Hierauf würde doch wohl jeder Top-Manager/Unternehmer mit einem klaren JA antworten, oder?
Das klingt wie in den Mund gelegt, finden Sie nicht auch? Fühlen Sie den bittersüßen Beigeschmack, dass man Ihnen hier mal wieder etwas verkaufen will, das sich anhört wie die Eierlegende WollMilchSau und am Ende ist es doch nur ein leerer Schokoladenhase ?
Meine Antwort darauf lautet: Ja, bleiben Sie skeptisch bis ans Ende des Beitrags, aber beachten Sie bitte auch, dass es sich nachstehend um eine wahre Begebenheit handelt.
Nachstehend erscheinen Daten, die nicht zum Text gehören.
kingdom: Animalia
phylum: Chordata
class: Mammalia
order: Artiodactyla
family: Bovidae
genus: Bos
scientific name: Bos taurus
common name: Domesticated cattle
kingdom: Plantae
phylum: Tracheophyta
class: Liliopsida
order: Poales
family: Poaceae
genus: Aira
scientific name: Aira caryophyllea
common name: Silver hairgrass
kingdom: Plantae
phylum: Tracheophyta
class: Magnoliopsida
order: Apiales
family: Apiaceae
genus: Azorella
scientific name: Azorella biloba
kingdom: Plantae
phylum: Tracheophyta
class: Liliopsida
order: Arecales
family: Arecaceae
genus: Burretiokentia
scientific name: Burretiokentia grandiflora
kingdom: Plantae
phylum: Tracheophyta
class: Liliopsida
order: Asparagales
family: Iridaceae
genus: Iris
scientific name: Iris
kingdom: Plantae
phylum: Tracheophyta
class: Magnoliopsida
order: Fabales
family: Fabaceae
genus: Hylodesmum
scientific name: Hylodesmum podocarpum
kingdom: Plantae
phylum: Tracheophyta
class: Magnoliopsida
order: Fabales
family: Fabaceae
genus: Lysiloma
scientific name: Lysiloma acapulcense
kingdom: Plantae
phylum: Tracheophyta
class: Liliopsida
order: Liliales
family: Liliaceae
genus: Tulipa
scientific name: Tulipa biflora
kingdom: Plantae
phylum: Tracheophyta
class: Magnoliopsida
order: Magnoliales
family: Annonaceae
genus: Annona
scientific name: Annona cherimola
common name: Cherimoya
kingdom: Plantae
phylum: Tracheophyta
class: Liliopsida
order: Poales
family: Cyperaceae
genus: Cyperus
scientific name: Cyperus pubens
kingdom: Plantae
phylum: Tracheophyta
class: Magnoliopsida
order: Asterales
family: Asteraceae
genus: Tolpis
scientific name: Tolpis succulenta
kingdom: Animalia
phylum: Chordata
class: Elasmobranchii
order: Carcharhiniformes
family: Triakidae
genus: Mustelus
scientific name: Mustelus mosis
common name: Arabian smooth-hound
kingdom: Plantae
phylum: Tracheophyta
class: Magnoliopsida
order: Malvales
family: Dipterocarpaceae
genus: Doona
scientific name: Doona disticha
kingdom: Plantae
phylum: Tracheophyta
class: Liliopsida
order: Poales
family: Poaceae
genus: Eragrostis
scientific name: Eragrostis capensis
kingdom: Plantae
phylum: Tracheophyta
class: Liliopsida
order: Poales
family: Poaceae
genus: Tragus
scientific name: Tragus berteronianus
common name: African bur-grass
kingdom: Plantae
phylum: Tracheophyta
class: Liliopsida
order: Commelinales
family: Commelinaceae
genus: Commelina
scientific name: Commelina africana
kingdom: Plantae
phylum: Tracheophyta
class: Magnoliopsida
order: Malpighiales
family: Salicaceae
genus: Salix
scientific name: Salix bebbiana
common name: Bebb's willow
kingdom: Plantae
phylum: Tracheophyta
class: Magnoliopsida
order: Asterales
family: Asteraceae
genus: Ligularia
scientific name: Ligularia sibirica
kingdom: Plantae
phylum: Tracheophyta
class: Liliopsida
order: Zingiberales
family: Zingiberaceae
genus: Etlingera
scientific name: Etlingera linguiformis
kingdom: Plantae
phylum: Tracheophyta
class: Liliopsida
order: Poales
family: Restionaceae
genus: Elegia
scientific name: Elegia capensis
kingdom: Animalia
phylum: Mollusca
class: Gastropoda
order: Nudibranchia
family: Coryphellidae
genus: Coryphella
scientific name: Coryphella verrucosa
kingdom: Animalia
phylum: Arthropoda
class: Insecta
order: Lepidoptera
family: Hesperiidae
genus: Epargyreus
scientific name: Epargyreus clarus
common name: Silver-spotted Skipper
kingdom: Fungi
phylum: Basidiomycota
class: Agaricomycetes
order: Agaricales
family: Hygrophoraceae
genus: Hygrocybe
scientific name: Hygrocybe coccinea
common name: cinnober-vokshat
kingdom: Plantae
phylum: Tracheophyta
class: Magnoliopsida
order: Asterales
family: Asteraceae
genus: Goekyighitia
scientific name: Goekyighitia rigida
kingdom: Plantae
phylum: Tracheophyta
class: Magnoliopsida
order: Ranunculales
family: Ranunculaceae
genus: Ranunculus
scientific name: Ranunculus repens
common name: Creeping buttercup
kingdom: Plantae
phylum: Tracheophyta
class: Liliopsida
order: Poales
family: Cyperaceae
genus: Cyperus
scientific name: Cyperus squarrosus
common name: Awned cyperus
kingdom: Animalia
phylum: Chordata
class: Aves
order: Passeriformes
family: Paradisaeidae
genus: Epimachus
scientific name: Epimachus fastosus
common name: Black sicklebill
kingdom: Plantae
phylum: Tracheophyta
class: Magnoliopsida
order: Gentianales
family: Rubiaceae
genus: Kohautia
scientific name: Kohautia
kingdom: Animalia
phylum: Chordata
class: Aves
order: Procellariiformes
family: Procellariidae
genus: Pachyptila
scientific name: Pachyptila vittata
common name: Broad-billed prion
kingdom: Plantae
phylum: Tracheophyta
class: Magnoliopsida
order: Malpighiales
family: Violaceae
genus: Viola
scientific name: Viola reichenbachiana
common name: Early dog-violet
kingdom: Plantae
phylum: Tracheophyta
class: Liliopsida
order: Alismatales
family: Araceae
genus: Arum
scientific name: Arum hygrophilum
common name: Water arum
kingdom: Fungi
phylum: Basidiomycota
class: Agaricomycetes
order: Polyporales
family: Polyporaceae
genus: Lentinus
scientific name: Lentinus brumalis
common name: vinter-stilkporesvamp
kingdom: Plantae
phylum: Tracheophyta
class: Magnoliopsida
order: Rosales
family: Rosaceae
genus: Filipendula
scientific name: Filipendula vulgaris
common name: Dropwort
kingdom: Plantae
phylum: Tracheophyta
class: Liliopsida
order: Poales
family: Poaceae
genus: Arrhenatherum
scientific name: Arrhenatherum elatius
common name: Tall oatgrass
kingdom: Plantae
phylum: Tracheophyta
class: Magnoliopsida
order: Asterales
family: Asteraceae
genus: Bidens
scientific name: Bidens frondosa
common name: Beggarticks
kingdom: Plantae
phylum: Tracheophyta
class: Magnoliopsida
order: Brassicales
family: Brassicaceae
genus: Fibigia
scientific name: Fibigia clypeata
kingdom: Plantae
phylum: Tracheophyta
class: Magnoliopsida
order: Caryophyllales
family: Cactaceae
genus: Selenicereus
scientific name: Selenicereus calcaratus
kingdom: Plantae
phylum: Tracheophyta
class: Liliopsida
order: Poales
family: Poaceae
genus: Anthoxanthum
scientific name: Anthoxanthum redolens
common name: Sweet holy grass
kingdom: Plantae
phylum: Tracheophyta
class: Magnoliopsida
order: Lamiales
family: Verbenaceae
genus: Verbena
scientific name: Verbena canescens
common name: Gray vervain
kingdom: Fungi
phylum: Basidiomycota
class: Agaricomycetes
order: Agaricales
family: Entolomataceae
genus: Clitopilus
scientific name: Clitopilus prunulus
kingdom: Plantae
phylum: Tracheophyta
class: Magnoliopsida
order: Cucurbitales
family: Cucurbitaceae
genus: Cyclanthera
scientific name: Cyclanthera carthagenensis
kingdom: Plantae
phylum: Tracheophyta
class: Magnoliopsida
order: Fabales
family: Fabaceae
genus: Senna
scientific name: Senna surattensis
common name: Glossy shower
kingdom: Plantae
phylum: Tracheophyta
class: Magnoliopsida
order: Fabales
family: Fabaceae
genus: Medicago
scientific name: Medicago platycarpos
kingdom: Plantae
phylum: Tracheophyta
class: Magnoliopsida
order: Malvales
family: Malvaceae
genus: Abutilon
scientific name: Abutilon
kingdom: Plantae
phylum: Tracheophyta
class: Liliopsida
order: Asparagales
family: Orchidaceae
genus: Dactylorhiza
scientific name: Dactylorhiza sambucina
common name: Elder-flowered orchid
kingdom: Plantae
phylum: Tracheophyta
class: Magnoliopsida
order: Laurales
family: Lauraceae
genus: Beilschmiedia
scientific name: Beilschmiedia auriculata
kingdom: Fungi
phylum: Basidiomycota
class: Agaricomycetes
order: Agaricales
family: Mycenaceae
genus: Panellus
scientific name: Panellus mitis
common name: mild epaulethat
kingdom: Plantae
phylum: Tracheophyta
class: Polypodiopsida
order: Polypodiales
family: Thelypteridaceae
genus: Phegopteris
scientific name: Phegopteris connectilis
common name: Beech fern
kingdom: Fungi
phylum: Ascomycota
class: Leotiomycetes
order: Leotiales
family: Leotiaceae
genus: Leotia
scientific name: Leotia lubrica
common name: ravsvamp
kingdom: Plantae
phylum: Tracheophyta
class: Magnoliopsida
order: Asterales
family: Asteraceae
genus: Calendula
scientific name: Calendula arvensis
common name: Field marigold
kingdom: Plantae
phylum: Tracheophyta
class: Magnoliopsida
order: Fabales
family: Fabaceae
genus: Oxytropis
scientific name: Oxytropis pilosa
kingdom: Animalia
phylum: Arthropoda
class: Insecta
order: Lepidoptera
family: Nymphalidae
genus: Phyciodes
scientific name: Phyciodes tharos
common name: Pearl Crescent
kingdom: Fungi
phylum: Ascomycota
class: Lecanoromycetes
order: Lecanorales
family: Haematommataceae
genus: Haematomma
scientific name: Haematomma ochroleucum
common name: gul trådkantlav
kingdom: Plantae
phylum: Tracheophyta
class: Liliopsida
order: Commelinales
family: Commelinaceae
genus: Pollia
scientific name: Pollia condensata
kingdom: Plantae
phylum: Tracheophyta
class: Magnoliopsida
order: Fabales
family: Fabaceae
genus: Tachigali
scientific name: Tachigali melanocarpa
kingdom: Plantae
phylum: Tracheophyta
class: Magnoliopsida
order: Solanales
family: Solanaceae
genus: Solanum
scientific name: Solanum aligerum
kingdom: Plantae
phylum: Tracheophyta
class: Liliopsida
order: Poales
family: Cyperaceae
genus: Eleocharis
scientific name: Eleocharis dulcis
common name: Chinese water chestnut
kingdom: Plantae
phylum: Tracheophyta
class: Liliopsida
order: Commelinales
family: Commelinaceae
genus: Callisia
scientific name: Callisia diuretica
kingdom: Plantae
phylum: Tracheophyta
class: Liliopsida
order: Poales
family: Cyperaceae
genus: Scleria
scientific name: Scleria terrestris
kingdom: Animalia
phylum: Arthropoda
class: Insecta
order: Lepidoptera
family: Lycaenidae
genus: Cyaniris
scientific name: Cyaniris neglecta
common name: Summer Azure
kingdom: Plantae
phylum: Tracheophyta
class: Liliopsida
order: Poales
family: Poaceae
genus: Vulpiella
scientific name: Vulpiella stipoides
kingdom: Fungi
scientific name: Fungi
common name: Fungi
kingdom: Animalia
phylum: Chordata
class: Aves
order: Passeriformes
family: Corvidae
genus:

Die folgende Geschichte ist durch und durch real und kann für Sie zur Quelle der Inspiration werden. Vorausgesetzt Sie bleiben authentisch und integer und schlüpfen nicht in ein Rollenverhalten, das nicht zu Ihnen passt.
Die Hofnarren-Strategie
– Einsichten mit Aussichten –
Im August 2013 kam es zu folgendem Dialog mit Paul Birch, der hier in den wichtigen Eckpunkten nachgezeichnet wird.1 Für die Bereitschaft zum Gespräch und für all die interessanten Einblicke und Ausblicke an dieser Stelle meinen herzlichen Dank an Paul Birch, den Corporate Jester aus Überzeugung und Leidenschaft.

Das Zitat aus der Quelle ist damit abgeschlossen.